Of special interest to collectors in this sale was a stunning collection of the various stuffed creatures that were completely hand made by Edward Gorey. These creatures were usually used as gifts to friends, but they would also occasionally be sold at his theatrical productions or through GBM.  Most of the creatures in this sale appear in quantity, but it should be remembered that each of these objects was hand made by Mr. Gorey himself and they are actually quite rare. Until this auction, these items have only rarely appeared on the secondary market.

Edward Gorey spent a lot of  time watching television and rather than just sit and stare at the screen, he multi-tasked and kept busy hand sewing these (and other) creatures while viewing programs. Mr. Gorey created stuffed Frogs in two basic styles - with splayed back legs, long front legs, and rounded toes (approximately 9.5" x 9.5"); and more streamlined version with short front legs and pointed toes (approximately 9" x 6"). There was no standard fabric color preference on the frogs, and most have small button eyes. 

This sale included one Figbash doll. Edward Gorey probably created more Figbash dolls than any other of his stuffed creatures, and they appear in a rainbow of fabric colors and patterns. While it was rare for Gotham to offer the other creatures for sale, Figbash dolls were usually available for purchase. According to the Gorey-made tags that Gotham included with these dolls, Figbash is presented "life sized" and is 6.5" x 19". With his long arms and short body, Figbash is supple and can be playfully draped in an infinite number of positions.

Salamanders are one of the more complex creatures Edward Gorey designed. Mr. Gorey stuffed his creatures with Uncle Ben's Rice - he claimed that this brand had the best pouring spout - and he used a chopstick to shove the rice into the nooks and crannies such as the salamander's curving tail. The salamanders are approximately 9" x 8" and tend to have less robustly colored fabrics. They tend to be well stuffed and are not as flexible as the frogs, which can be flopped and easily positioned into humorous attitudes. One of the salamanders has been created with a patriotic fabric that Mr. Gorey seemed to have a fondness for. He used this American flag motif often with other animals (but which were not part of this sale).

There was only one Alligator offered in this sale. At 10.5" x 5", it is one of the larger creatures created by Edward Gorey. Very few alligators are known.

The final set of creatures in this sale is one of the most perplexing. They are approximately 8" x 5" and appear in a variety of fabrics. Two of the pieces sold have eyes, but this is the exception rather than the rule.

####

AIM 1: In the dataset records below, copy out word for word every line from the one containing "order: Araneae" through the one containing "family: Iridaceae", including both of those lines.
AIM 2: Pick up the account of Edward Gorey's handmade stuffed creatures at the point where it stops, and write on from there.

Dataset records
####

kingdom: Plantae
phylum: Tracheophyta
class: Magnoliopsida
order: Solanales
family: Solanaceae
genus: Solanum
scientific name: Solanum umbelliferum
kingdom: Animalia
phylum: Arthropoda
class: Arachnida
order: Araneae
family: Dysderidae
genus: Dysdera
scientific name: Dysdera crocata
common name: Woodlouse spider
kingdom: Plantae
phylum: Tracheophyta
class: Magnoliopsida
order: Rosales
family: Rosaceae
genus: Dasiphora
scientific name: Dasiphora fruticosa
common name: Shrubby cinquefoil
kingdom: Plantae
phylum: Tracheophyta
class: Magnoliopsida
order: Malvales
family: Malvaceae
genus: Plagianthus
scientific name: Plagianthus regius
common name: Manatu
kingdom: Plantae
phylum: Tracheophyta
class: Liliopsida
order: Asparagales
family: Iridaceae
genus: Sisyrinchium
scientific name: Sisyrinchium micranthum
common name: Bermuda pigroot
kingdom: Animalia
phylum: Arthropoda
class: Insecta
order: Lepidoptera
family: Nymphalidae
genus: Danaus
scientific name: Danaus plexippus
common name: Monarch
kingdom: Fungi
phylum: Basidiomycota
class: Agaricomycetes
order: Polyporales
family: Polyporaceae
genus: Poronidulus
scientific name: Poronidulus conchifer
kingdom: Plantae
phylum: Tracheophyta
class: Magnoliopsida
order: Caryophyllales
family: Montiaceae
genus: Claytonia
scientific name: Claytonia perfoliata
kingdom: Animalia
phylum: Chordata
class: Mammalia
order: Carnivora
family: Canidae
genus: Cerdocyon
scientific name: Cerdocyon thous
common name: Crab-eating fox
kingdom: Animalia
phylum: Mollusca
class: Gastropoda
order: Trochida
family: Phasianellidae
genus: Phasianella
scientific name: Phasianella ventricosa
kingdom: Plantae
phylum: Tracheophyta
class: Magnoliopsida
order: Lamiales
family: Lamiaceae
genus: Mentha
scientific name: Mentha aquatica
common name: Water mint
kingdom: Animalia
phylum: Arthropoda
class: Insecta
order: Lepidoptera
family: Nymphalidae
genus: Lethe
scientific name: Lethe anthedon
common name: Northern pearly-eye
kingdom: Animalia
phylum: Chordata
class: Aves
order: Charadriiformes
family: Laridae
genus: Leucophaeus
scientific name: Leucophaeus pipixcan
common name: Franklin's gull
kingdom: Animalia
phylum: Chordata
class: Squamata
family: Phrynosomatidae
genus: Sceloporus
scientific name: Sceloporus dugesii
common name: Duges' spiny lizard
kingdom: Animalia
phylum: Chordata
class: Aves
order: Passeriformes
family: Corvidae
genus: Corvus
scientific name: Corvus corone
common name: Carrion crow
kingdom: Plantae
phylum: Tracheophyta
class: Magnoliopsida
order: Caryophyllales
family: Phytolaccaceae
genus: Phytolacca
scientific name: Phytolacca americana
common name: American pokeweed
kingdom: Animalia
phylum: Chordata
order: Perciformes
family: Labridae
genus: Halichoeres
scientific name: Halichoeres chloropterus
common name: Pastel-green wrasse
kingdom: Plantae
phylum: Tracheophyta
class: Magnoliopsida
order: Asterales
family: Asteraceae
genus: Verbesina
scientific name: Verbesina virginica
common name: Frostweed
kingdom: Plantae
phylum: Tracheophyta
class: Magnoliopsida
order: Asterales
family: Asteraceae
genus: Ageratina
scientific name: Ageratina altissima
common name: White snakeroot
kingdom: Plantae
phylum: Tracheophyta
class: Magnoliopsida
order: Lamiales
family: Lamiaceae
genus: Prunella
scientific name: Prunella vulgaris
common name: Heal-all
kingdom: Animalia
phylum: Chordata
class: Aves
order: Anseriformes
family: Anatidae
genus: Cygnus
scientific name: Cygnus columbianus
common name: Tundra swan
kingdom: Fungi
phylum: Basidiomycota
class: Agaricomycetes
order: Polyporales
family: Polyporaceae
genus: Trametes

####

FINAL ANSWER 1:
order: Araneae
family: Dysderidae
genus: Dysdera
scientific name: Dysdera crocata
common name: Woodlouse spider
kingdom: Plantae
phylum: Tracheophyta
class: Magnoliopsida
order: Rosales
family: Rosaceae
genus: Dasiphora
scientific name: Dasiphora fruticosa
common name: Shrubby cinquefoil
kingdom: Plantae
phylum: Tracheophyta
class: Magnoliopsida
order: Malvales
family: Malvaceae
genus: Plagianthus
scientific name: Plagianthus regius
common name: Manatu
kingdom: Plantae
phylum: Tracheophyta
class: Liliopsida
order: Asparagales
family: Iridaceae

FINAL ANSWER 2:
Over the years, this creature has been described both as The Doubtful Guest and as a Penguin, with no definitive answer as to what it actually is meant to be. I recall Andreas Brown calling them penguins on occasion and the answer can presumably be found in Lot #427. This creature, in black fabric, is accompanied by a hand written note by Edward Gorey that is titled "Oiseau funebre (or what you get when you ask for a penguin). The title translates into "Funeral Bird", and penguins are one of the few animals that are known to mourn and bury their dead when a chick or mate dies, often gathering in groups.

Who asked for a penguin? Was this the first of its kind to be created? Unfortunately, we may never know for sure, but since this was part of the GBM inventory and presumably came direct from Edward Gorey himself, it can be assumed that Mr. Brown may have been the original recipient of this rare bird and that this flock is indeed intended to be penguins. To cover all the bases, one collector I know has started referring to them as Penguin Guests!

 

 

Monday, July 12, 2021

All Strange Away Original Art

 

The June 24th Illustration Art Auction at Swann Galleries in NYC offered a spectacular selection of original illustration artwork by Edward Gorey. Perhaps the most unusual offering was the suite of art created for the book All Strange Away by Samuel Beckett.

All Strange Away (ASA) has been published many times over the years, with the first translation in English printed in 1964. In 1976 Andreas Brown chose to publish the story under his Gotham Book Mart imprint and commissioned Edward Gorey to illustrate the volume. Mr. Gorey is on record as stating that he did not collaborate with authors whose work he illustrated and ASA is an object lesson in how to publish a beautifully produced book with virtually no collaboration between any of the parties involved. 

Orchestrated by Mr. Brown, the text was pre-existing, so permission to publish the story was acquired through Mr. Beckett's literary agent. Mr. Gorey was sent the text and created 16 images which were sent directly to Ronald Gordon at The Oliphant Press where the book was being created. Mr. Gorey did not specify how or in what order the images were to be used. Mr. Gordon read the text, looked at the artwork, and decided what the book would look like and how the illustrations would appear in the volume without input from any of the other parties. This creative detachment was eminently appropriate to the author, illustrator, and subject matter of the book.

Edward Gorey created a suite of 16 illustrations for ASA that are neither drawings nor collage but bear the hallmarks of both. Obtaining an old book with engraved illustrations, Mr. Gorey searched for images, zeroing in and cutting out 1.25" squares from the pages of the book. He then modified each image by hand, adding pen & ink shading and line work to enhance or change each postage stamp sized picture. The images were then carefully pasted down on three boards and sent to the publisher. Apart from indicating the top on each page, there were no notations to guide Mr. Gordon as to which illustration was intended for any specific part of the story. The final positioning of the images on the pages resembles an illustrated manuscript. For the cover of the book, a cropped portion of one of the images (shown above) was enlarged and printed in negative, transforming the image to look like a block print.

Considering the way these images were created, one could take the position that there was a second (unknown) illustrator who unwittingly collaborated on the illustrations for the book, but once again had no direct contact with anyone else involved. In the 1990's Edward Gorey embraced the use of clip art images in a series of postcards and broadsides using collage techniques but these later pieces did not include image modification.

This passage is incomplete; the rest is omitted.